Facts about the Damvad report
The analysis followed 859 international DTU graduates who completed an MSc programme between 2007 and 2011. It looks at the lives and jobs of the graduates for up to 13 years after they completed their studies. Read the full report in Danish here.
Met in the dorms
One of the international students who has stayed in Denmark is Mireia Marrè Badalló. However, when she moved from Barcelona to Lyngby in 2008 to study engineering, the plan wasn’t to stay. She told her parents that she’d be away for two years, maybe a little longer.

When Tomaš Cydik moved from Lithuania around the same time to build on his BSc in telecommunications, it was a similar story. The future was open, but initially it was about getting a good education from a university, DTU, that he’d heard good things about from an acquaintance who had just graduated from there.

Although Mireia and Tomaš have very different backgrounds and studied towards very different degrees, it didn’t take long before their paths crossed, says Mireia:

“We met in the dorms. In fact, it was already during the intro week, where there were various events for the international master’s students”.
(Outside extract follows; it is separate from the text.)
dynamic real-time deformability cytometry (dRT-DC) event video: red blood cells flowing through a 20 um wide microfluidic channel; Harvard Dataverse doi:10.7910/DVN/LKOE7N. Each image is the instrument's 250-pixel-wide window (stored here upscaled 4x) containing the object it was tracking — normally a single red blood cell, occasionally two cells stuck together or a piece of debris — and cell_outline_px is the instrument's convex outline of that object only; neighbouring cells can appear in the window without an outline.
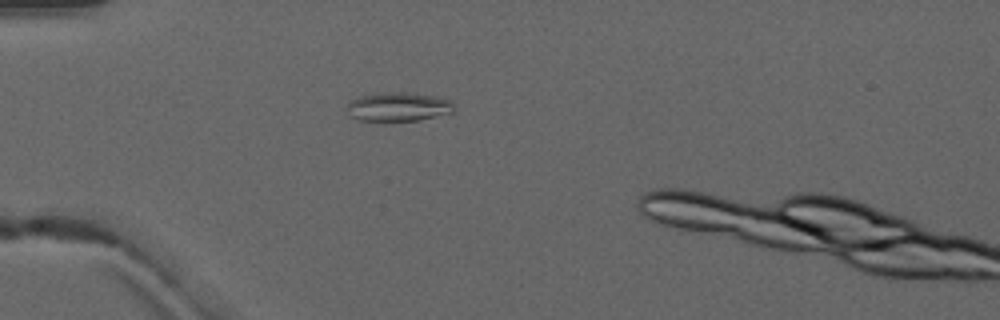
{"species": "common noctule bat (a hibernating species)", "species_latin": "Nyctalus noctula", "temperature_condition": "warm", "stored_images_in_passage": 3, "camera_frame_rate_fps": 3000, "um_per_image_px": 0.085, "animal": {"sex": "male", "forearm_length_mm": 52.5}, "frame": {"image": 1, "passage_image": 2, "time_ms": 2.0, "image_size_px": [1000, 320], "cell_outline_px": [[456, 108], [452, 112], [420, 120], [360, 120], [352, 116], [348, 104], [352, 100], [360, 96], [392, 92], [404, 92], [440, 96], [452, 100], [456, 104]], "centroid_in_image_um": [33.99, 9.06], "position_along_channel_um": 51.0, "area_um2": 17.8}}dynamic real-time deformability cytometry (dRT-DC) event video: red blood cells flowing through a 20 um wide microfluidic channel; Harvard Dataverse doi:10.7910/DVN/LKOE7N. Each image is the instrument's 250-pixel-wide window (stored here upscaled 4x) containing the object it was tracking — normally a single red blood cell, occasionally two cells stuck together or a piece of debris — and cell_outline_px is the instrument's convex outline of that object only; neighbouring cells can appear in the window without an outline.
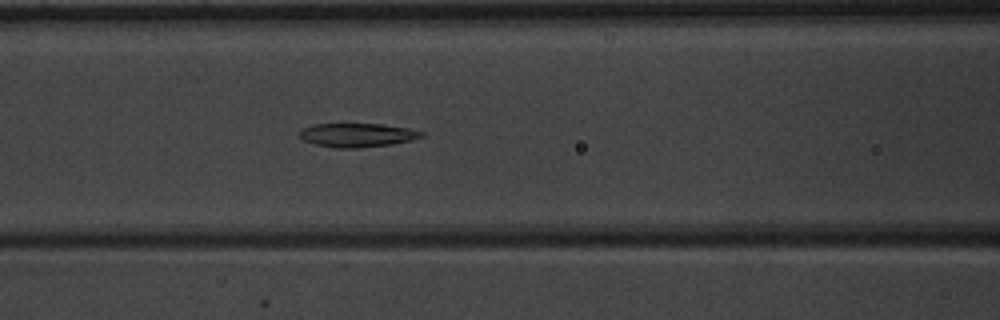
{"species": "common noctule bat (a hibernating species)", "species_latin": "Nyctalus noctula", "temperature_condition": "warm", "stored_images_in_passage": 53, "camera_frame_rate_fps": 3000, "um_per_image_px": 0.085, "animal": {"sex": "male", "body_mass_g": 20.1, "forearm_length_mm": 53.5}, "frame": {"image": 1, "passage_image": 23, "time_ms": 7.333, "image_size_px": [1000, 320], "cell_outline_px": [[424, 136], [412, 140], [392, 144], [360, 148], [332, 148], [316, 144], [304, 140], [300, 136], [300, 132], [304, 128], [312, 124], [384, 124], [408, 128], [424, 132]], "centroid_in_image_um": [30.4, 11.48], "position_along_channel_um": 136.2, "area_um2": 16.94}}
Today, some 14 years later, Mireia and Tomaš live together in Denmark with their three-year-old son and both work as engineers. Mireia is a project manager for the wind turbine manufacturer Siemens Gamesa, and Tomaš is the lead test engineer for audio software manufacturer EPOS.

But it isn’t just the love story from Campus Lyngby that keeps the couple in Denmark.

Tomaš was offered a job in the telecommunications industry already during his studies, and Mireia joined Siemens shortly after earning her master’s degree.

They both mention the good Danish working conditions as key to why they decided to stay in Denmark.

“One of the big reasons is a work-life balance that you don’t find anywhere in Spain where I’m from. That’s particularly important now that we have a child. I don’t think I’d be able to find the parental leave benefits we have had anywhere else, or the general flexibility that came in the wake of corona,” says Mireia.

Tomaš also appreciates the flexibility offered by Danish employers. It’s based on a trust between employers and employees that he hasn’t encountered before:

“In my first full-time job at Nokia, I was amazed at the trust that was put in me as a new employee from day one. And that makes you develop much faster, I think. It gives you the courage to make some mistakes, which allows you to progress and learn faster,” he says.

Damvad’s report shows that Mireia and Tomaš’ experiences of finding work in Denmark are far from unique. In fact, about 90 per cent of the international graduates from DTU who stay in Denmark are in full time jobs at any one point in time from one year until 12 years after graduating, the report shows.

Mireia Marrè Badalló has also found that a degree from DTU is in high demand in the job market:

“We have a number of international friends who also went to DTU, and the general opinion is that graduates from DTU have no problems finding a job. Our friends have really good jobs that they enjoy, and have climbed the career ladder well. I can’t actually think of anyone who’s been unemployed for more than a couple of months if their company or division closed down,” she says.

The high rate of employment is a key part of why foreign students are such good business for Danish society.

Of the DKK 3.2 million that the average international DTU graduate contributes to society over 13 years, 1.6 million is made up of taxes, according to Damvad’s report. In the same period, the state spends around DKK 300,000 on the graduate, mainly on education and health services. The figures are an average for all DTU’s international graduates, including those who leave Denmark after a few years.

The state thus ends up with a net profit of DKK 1.3 million for every international master’s student who graduates from DTU. In addition, each graduate contributes an average of DKK 1.6 million to the private sector in the form of income after tax, the report shows.

A similar analysis carried out by the Danish Society of Engineers (IDA) shows that the international graduates from all of Denmark’s universities contributed DKK 26.7 billion to the economy between 2007 and 2020.